The pair started GOEFER, a small, Frederick-based technology company, in August 2016. They moved into the Frederick Innovative Technology Center Inc. (FITCI) the following month. Herod, a veteran Building Sustainability consultant and adjunct professor of sustainability at Arizona State University online, explains the issue. “The average home wastes $165 a year on electricity,” especially noting the multitude of glowing indicator lights that shine through the night. “That is called the vampire load.”
GOEFER’s first product is a smart power strip engineered to capture 20,000 data points per hour, allowing users easy tracking and management of their connected energy footprint via an iOS app. Herod says, “Our research shows that more than half of all electricity flows through a plug and almost half of that is wasted or inefficient. Think of the volume of things we have plugged in around our homes and offices. Department of Energy predicts our connection with power cords and plugs is growing, in fact it will increase by 49% before 2030.”

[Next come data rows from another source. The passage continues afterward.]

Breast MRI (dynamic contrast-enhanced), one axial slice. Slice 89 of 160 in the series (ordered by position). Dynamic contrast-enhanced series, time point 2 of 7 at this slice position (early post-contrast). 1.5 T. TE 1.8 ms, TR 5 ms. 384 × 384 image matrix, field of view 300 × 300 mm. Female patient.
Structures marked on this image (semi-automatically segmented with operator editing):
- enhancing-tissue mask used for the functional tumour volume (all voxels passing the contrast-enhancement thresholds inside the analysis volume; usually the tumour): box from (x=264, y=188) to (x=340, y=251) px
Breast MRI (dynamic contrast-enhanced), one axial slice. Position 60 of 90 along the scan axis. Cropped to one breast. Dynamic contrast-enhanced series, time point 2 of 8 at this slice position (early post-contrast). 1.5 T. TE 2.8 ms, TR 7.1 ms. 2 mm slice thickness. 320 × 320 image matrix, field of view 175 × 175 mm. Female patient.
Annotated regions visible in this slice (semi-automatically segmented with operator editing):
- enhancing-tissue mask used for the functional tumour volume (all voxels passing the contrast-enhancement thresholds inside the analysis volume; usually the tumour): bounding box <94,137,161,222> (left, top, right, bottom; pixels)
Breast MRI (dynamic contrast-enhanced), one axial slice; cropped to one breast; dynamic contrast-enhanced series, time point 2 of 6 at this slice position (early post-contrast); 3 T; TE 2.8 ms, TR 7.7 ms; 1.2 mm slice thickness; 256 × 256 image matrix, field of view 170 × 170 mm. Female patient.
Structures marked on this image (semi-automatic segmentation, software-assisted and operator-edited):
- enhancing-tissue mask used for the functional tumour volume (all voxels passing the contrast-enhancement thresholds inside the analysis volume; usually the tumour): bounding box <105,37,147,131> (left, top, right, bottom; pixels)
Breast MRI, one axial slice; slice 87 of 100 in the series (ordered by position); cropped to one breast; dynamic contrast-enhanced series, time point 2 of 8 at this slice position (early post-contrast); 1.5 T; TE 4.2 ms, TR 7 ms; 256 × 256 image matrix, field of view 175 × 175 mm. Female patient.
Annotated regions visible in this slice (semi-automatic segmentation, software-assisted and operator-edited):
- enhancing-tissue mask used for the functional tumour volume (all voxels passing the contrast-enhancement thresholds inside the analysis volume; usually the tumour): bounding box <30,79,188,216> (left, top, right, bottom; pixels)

“We are looking for pioneers,” says Herod. For a limited time, GOEFER is offering their first limited batch of 15-amp power strips for $66 to like-minded individuals who want greater control and understanding of their energy use. Each strip accommodates six plugs and three USB chargers. Herod and Nicholls will work with primary customers, offering one-to-one instruction to maximize results and log user feedback on all aspects of the device and interactive software. “Think about being one of the first people to get a NEST thermostat or the new iPhone 4.”
Owners can organize devices by zone or category, such as grouping all televisions together. Herod gives an example of how the product’s analytics can add future value, “Imagine when you go to buy a new TV, open the GOEFER app to see how the TV in your master bedroom compares to the one in your living room. Which TV is more efficient? That can help in the decision-making process.” Likewise, users could program a light to come on in place of a blaring alarm clock or set the TV in a child’s room to shut down at a certain hour.
Two hundred of the first 500 power strips are claimed so far. Potential participants can sign up at GOEFER.com. The Android version is expected to debut in June. The duo is also developing wall outlets and light switches to complement the power strips.
FITCI CEO, Kathie Callahan Brady is impressed with Herod’s and Nicholls’ dedication to building a safe and sustainable future. “They’ve done so much in such a short time, it’s easy to forget that this is a small, family company. They are passionate about making a positive impact and it shows.” GOEFER recently moved into FITCI’s new location at 118 N. Market St. in Frederick, Root.